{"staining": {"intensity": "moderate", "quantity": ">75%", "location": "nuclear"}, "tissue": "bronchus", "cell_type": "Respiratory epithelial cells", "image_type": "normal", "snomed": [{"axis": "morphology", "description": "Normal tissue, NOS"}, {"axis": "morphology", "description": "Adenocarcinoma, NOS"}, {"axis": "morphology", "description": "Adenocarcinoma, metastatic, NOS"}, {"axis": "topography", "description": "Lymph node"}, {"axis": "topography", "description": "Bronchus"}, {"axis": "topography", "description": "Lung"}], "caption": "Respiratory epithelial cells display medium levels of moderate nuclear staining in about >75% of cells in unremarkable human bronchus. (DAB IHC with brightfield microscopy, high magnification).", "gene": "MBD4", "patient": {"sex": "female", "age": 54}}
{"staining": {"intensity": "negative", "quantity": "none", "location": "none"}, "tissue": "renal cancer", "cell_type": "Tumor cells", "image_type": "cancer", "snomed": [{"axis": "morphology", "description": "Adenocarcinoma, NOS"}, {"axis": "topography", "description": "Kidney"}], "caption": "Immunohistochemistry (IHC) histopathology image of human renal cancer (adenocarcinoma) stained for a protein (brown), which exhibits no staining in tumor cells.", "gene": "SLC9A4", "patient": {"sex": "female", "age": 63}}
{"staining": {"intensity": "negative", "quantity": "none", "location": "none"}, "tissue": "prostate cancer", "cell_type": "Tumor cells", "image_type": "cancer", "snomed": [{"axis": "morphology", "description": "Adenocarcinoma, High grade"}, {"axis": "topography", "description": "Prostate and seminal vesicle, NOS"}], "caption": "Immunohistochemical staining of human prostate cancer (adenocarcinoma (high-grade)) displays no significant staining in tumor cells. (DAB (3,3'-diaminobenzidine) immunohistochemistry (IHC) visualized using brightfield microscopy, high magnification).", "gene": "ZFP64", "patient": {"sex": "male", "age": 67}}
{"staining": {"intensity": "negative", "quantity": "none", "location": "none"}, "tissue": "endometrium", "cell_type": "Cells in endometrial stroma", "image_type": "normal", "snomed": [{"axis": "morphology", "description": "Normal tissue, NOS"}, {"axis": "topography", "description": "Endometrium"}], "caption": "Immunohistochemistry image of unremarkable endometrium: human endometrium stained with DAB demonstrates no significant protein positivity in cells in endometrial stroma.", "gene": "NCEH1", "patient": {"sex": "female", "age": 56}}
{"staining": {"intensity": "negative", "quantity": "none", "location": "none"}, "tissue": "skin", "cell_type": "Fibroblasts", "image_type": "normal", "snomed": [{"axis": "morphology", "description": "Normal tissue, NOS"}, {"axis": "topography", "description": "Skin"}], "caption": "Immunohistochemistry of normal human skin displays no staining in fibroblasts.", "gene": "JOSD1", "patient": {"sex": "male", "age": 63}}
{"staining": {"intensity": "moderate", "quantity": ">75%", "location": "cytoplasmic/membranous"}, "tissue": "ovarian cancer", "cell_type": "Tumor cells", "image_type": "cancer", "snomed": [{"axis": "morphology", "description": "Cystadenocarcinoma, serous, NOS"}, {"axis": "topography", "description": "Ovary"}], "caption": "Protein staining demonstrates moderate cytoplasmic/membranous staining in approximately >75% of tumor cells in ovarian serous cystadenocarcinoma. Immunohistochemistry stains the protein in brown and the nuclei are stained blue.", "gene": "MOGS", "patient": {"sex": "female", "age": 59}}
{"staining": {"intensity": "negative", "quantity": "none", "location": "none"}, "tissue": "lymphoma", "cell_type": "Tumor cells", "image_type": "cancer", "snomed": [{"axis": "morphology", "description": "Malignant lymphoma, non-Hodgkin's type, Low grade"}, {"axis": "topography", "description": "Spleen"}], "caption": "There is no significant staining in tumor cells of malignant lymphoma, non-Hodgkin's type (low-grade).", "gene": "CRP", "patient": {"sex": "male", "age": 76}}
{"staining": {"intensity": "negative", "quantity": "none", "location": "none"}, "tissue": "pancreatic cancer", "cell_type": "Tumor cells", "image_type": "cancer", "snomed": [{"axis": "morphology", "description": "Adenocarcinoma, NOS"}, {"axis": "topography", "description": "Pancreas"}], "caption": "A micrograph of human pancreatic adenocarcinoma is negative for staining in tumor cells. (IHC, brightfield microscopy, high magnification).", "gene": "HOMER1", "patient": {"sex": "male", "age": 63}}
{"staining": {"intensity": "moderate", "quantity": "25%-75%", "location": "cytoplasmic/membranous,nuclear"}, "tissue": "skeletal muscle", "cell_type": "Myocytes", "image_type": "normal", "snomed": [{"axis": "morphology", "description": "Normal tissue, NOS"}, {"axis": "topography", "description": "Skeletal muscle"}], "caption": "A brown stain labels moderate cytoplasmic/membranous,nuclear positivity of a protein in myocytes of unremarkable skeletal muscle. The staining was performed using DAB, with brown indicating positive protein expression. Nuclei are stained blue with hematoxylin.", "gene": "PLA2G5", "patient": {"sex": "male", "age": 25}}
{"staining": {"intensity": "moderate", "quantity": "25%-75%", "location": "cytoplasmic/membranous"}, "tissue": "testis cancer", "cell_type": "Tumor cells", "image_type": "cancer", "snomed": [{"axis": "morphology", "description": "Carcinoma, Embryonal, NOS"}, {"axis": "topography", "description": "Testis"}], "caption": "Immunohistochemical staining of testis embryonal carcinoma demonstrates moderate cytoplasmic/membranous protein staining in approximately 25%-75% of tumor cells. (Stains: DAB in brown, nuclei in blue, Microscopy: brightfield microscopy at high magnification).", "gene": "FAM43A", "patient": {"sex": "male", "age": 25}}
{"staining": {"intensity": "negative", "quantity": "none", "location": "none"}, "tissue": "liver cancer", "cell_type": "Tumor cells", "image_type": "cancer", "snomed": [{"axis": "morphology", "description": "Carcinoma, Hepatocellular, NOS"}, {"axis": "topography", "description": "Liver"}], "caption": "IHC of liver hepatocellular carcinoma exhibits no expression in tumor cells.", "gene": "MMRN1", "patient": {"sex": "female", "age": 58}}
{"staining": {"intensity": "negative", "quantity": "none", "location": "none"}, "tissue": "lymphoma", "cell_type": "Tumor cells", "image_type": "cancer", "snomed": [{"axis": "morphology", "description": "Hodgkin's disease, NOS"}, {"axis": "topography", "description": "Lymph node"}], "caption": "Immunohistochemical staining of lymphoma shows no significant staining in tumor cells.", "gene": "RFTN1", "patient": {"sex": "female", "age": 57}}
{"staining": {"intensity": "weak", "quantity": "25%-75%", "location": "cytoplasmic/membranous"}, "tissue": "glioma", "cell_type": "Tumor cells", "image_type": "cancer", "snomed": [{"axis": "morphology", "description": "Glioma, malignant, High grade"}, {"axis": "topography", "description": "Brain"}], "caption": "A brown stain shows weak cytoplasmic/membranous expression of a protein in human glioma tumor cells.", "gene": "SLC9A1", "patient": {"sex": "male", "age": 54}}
########
Exercise: Reproduce exactly, and only, the part of the listing above that begins at the line with "staining of testis" and goes on through the line with "of liver hepatocellular".

Reply to the exercise:
{"staining": {"intensity": "moderate", "quantity": "25%-75%", "location": "cytoplasmic/membranous"}, "tissue": "testis cancer", "cell_type": "Tumor cells", "image_type": "cancer", "snomed": [{"axis": "morphology", "description": "Carcinoma, Embryonal, NOS"}, {"axis": "topography", "description": "Testis"}], "caption": "Immunohistochemical staining of testis embryonal carcinoma demonstrates moderate cytoplasmic/membranous protein staining in approximately 25%-75% of tumor cells. (Stains: DAB in brown, nuclei in blue, Microscopy: brightfield microscopy at high magnification).", "gene": "FAM43A", "patient": {"sex": "male", "age": 25}}
{"staining": {"intensity": "negative", "quantity": "none", "location": "none"}, "tissue": "liver cancer", "cell_type": "Tumor cells", "image_type": "cancer", "snomed": [{"axis": "morphology", "description": "Carcinoma, Hepatocellular, NOS"}, {"axis": "topography", "description": "Liver"}], "caption": "IHC of liver hepatocellular carcinoma exhibits no expression in tumor cells.", "gene": "MMRN1", "patient": {"sex": "female", "age": 58}}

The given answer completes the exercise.